:: TASKS TO CARRY OUT ::
**1)** From the metadata talk page, reproduce word for word the passage that begins with the words containing "[edit] From LeeHunter" and ends with "a symbolic link.".
**2)** In the metadata talk page, condense the paragraph starting "Since this article (correctly in my view)" into one shorter sentence that keeps its main points.

====== EXTRACT PROVIDED ======

Talk:Metadata

From Wikipedia, the free encyclopedia

This article is within the scope of Computing WikiProject, an attempt to build a comprehensive and detailed guide to computers and computing. If you would like to participate, you can edit the article attached to this page, or visit the project page, where you can join the project and/or contribute to the discussion.
Start This article has been rated as Start-Class on the quality scale
High This article has been rated as High-importance on the importance scale
This article is within the scope of WikiProject Databases.
??? This article has not yet received a rating on the assessment scale.
Mid rated as mid-importance on the assessment scale

(Please add new discussion to the end of the document.)

Contents

[edit] From LeeHunter

The following chunk makes no sense to me and I think it should be deleted. --LeeHunter 21:23, 23 Aug 2004 (UTC)

  • would also be given the metadata keywords '4 wheel drives', '4WDs' and 'four wheel drives', as this is what they are known as in Australia. [it's debatable whether the metadata really needs to have every synonym]

The example of metadata given looks more like a symbolic link.

[edit] Is "computing" the right subheading?

Since this article (correctly in my view) begins with a non-computing example, I wonder if the title might not be better as "Metadata (information)". This would keep it in line with entries such as Table.

====== INPUT DATA ======

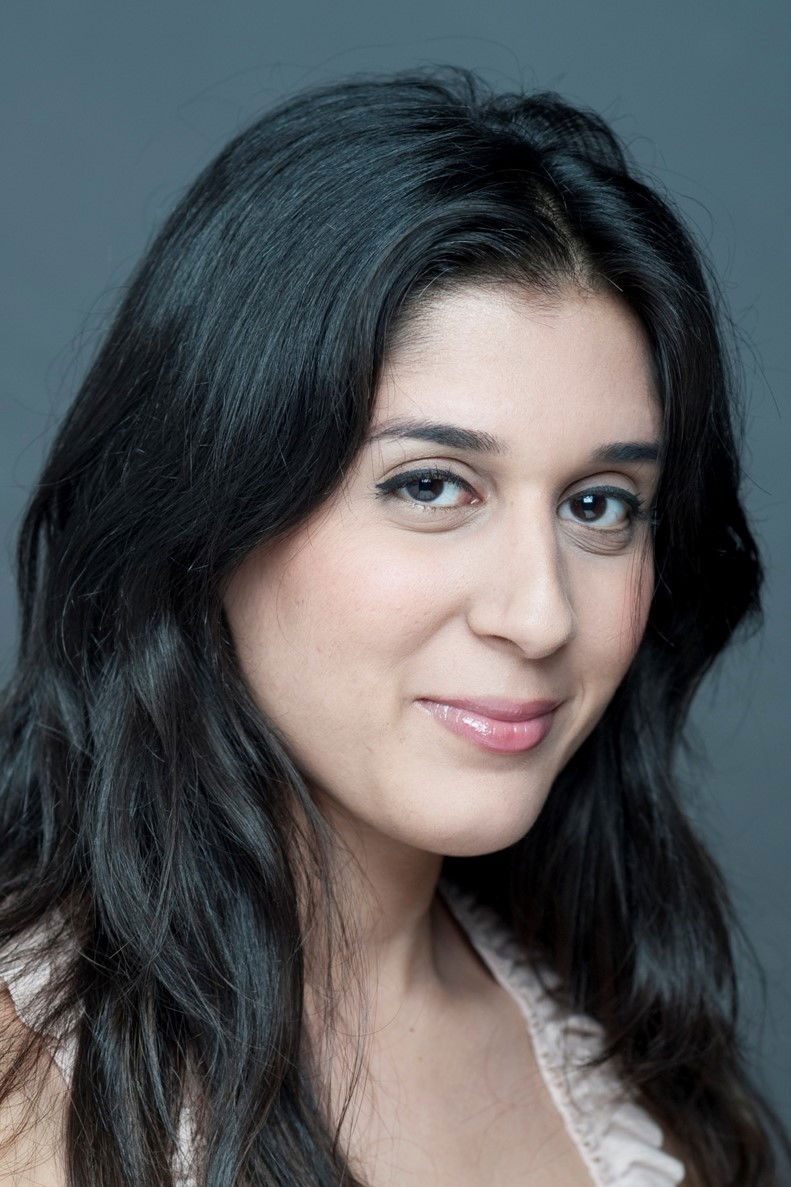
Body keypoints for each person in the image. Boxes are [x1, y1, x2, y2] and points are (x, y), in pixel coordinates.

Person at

======
====== INPUT DATA ======

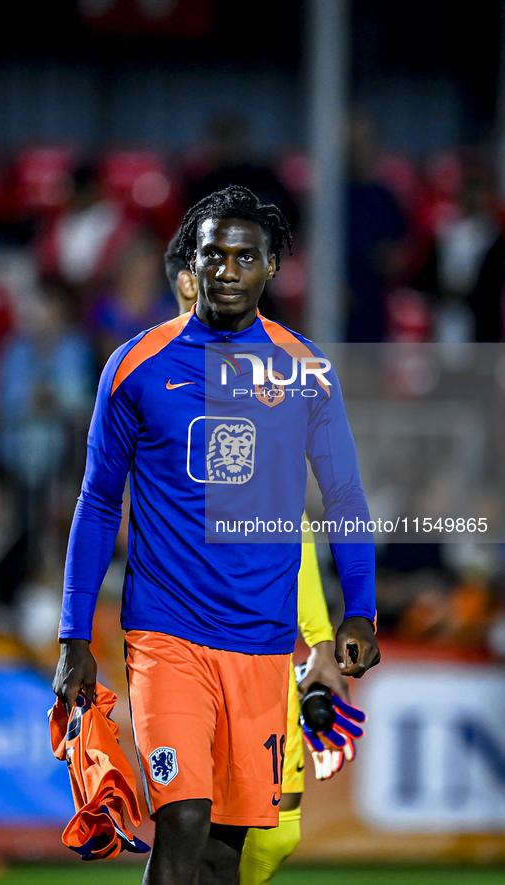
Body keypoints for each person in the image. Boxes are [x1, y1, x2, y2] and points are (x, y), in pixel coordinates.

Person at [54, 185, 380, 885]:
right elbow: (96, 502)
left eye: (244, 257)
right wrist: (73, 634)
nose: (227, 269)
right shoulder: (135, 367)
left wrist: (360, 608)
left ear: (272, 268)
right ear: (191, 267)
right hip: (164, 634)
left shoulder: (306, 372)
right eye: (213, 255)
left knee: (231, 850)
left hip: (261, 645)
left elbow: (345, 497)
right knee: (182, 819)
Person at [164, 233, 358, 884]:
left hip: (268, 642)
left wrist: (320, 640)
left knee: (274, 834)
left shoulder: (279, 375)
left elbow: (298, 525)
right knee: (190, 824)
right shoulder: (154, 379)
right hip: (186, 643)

======

:: RESPONSES TO THE EXERCISE ::
**1)**
[edit] From LeeHunter

The following chunk makes no sense to me and I think it should be deleted. --LeeHunter 21:23, 23 Aug 2004 (UTC)

  • would also be given the metadata keywords '4 wheel drives', '4WDs' and 'four wheel drives', as this is what they are known as in Australia. [it's debatable whether the metadata really needs to have every synonym]

The example of metadata given looks more like a symbolic link.

**2)** Because the article opens with a non-computing example, the commenter suggests "Metadata (information)" as a better title, in line with entries such as Table.